*WORK TASK*.
For the material below, output exactly the span from the line with "a | Applied" to the line with "032027 01-25-21", including both, and nothing besides.

*STORED DATA*.
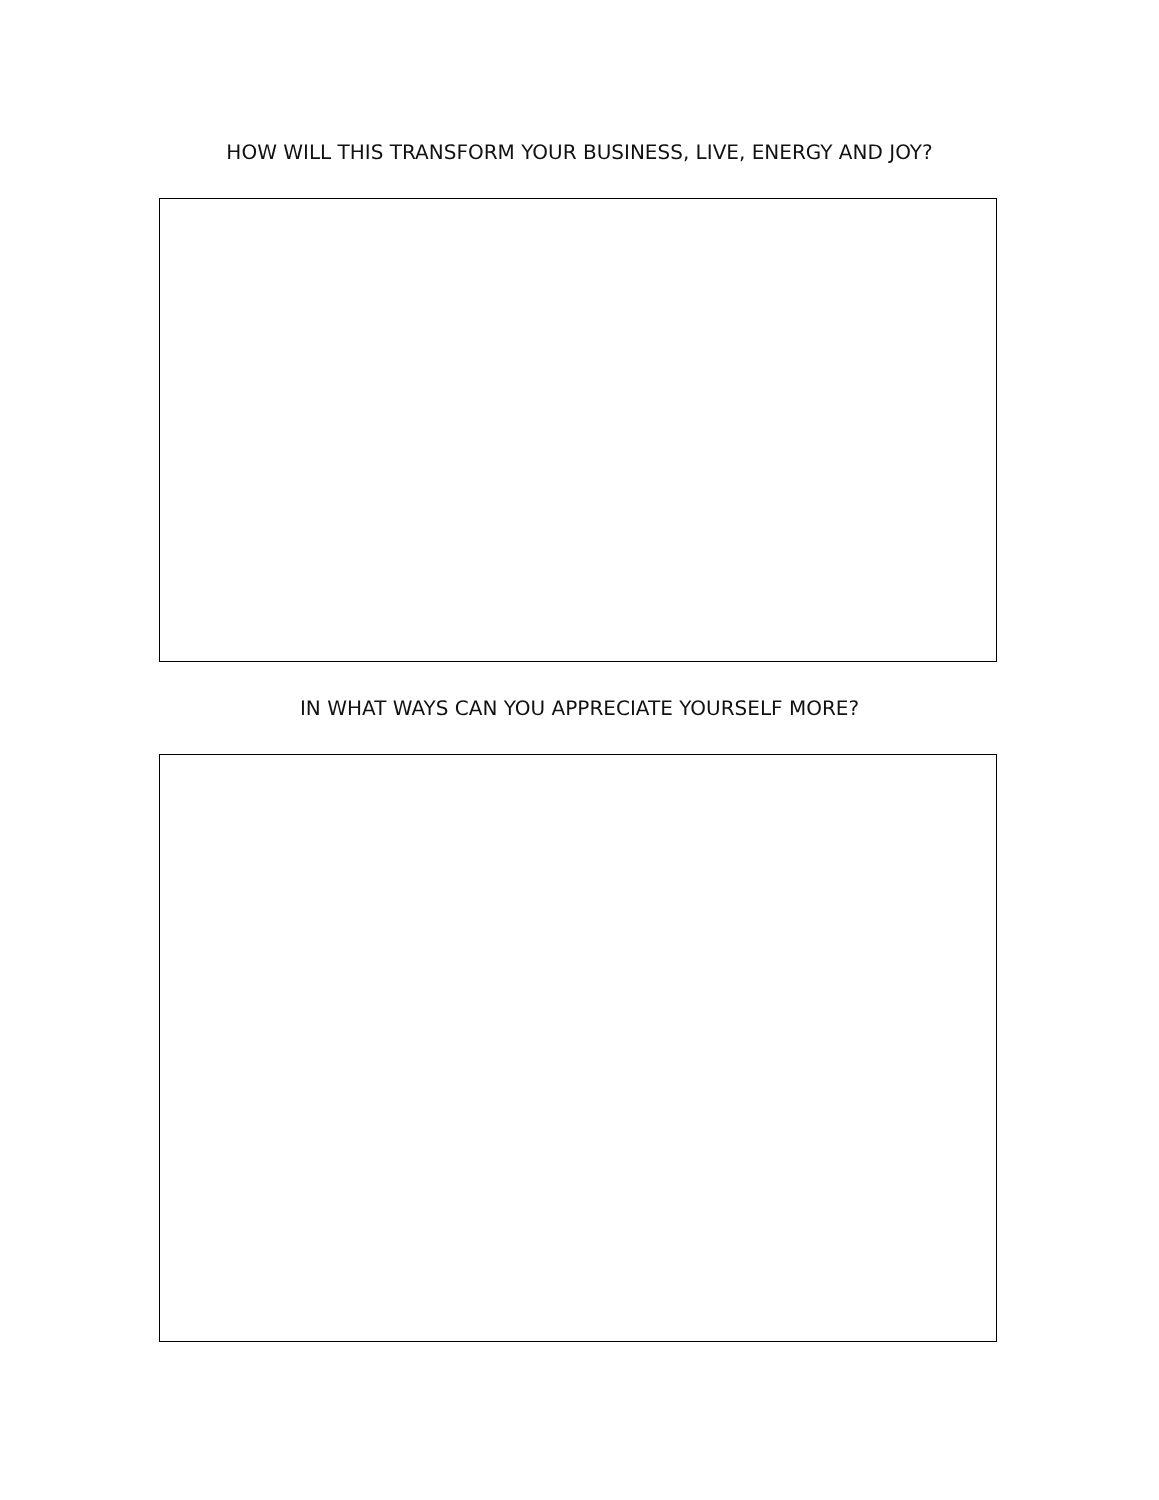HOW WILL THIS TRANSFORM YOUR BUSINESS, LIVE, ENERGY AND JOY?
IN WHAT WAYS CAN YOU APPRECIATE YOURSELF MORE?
...
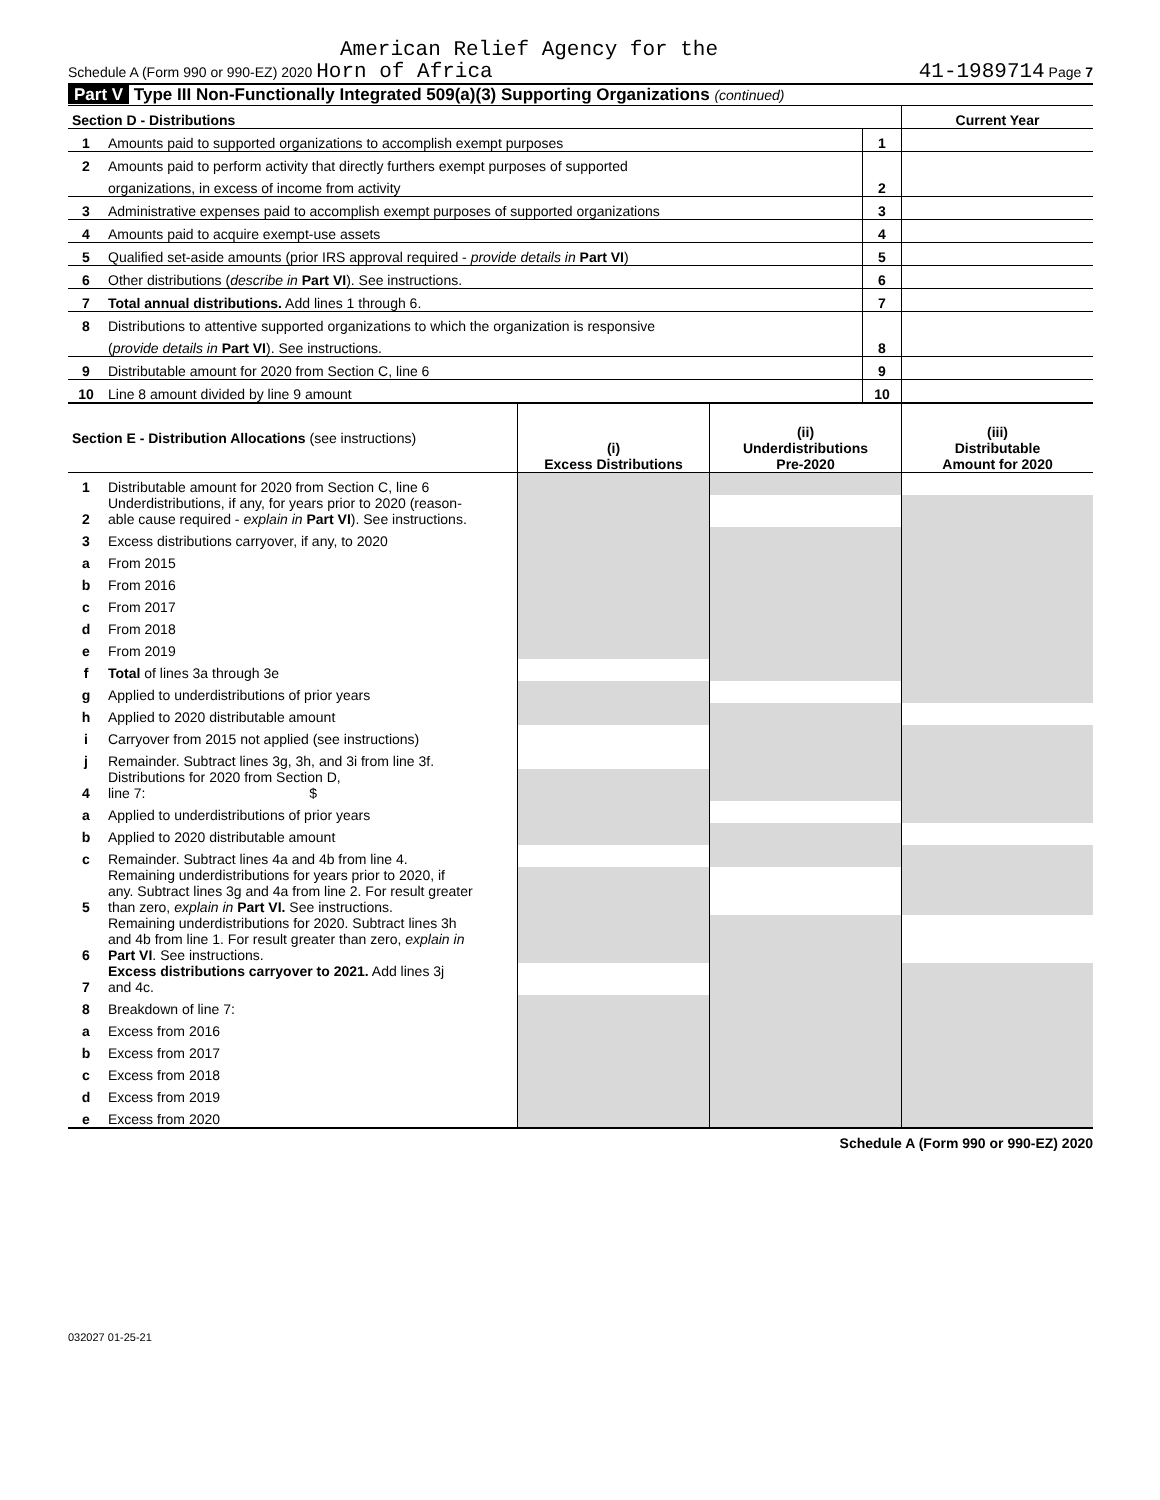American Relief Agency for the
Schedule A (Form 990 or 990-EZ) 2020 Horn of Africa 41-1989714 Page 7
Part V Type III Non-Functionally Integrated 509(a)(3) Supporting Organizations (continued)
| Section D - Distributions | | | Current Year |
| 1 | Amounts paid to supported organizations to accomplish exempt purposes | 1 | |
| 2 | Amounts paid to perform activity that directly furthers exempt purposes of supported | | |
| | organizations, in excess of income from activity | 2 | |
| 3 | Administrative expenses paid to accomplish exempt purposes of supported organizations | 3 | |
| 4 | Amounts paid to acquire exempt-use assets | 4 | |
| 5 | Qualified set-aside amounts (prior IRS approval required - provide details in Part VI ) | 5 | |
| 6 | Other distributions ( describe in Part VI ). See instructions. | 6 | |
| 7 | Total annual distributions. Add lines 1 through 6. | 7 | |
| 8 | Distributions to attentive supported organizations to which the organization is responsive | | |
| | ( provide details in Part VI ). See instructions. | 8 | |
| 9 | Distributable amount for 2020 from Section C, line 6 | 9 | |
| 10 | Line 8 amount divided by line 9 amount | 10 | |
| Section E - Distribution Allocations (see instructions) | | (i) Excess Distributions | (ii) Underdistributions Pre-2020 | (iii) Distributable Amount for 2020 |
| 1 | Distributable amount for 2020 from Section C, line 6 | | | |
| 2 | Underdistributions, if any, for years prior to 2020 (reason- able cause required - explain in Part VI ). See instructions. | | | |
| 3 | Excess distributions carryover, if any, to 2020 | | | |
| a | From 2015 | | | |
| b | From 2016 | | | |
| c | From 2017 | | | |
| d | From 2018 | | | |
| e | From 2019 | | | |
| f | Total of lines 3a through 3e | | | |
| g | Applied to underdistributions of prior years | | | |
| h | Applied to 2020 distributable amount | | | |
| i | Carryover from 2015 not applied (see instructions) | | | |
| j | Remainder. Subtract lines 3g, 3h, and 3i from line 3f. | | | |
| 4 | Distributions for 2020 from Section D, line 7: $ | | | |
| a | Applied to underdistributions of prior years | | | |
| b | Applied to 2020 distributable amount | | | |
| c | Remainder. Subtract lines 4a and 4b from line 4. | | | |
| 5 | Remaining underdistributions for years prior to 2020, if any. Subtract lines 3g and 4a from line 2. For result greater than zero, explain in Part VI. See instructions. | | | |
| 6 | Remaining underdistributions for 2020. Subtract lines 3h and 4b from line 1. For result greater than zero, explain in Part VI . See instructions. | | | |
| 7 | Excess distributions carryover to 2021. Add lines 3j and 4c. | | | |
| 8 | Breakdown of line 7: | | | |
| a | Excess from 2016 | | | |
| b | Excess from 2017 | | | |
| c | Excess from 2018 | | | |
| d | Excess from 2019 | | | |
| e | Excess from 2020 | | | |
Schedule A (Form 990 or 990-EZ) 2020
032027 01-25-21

*YOUR RESPONSE*.
| a | Applied to underdistributions of prior years | | | |
| b | Applied to 2020 distributable amount | | | |
| c | Remainder. Subtract lines 4a and 4b from line 4. | | | |
| 5 | Remaining underdistributions for years prior to 2020, if any. Subtract lines 3g and 4a from line 2. For result greater than zero, explain in Part VI. See instructions. | | | |
| 6 | Remaining underdistributions for 2020. Subtract lines 3h and 4b from line 1. For result greater than zero, explain in Part VI . See instructions. | | | |
| 7 | Excess distributions carryover to 2021. Add lines 3j and 4c. | | | |
| 8 | Breakdown of line 7: | | | |
| a | Excess from 2016 | | | |
| b | Excess from 2017 | | | |
| c | Excess from 2018 | | | |
| d | Excess from 2019 | | | |
| e | Excess from 2020 | | | |
Schedule A (Form 990 or 990-EZ) 2020
032027 01-25-21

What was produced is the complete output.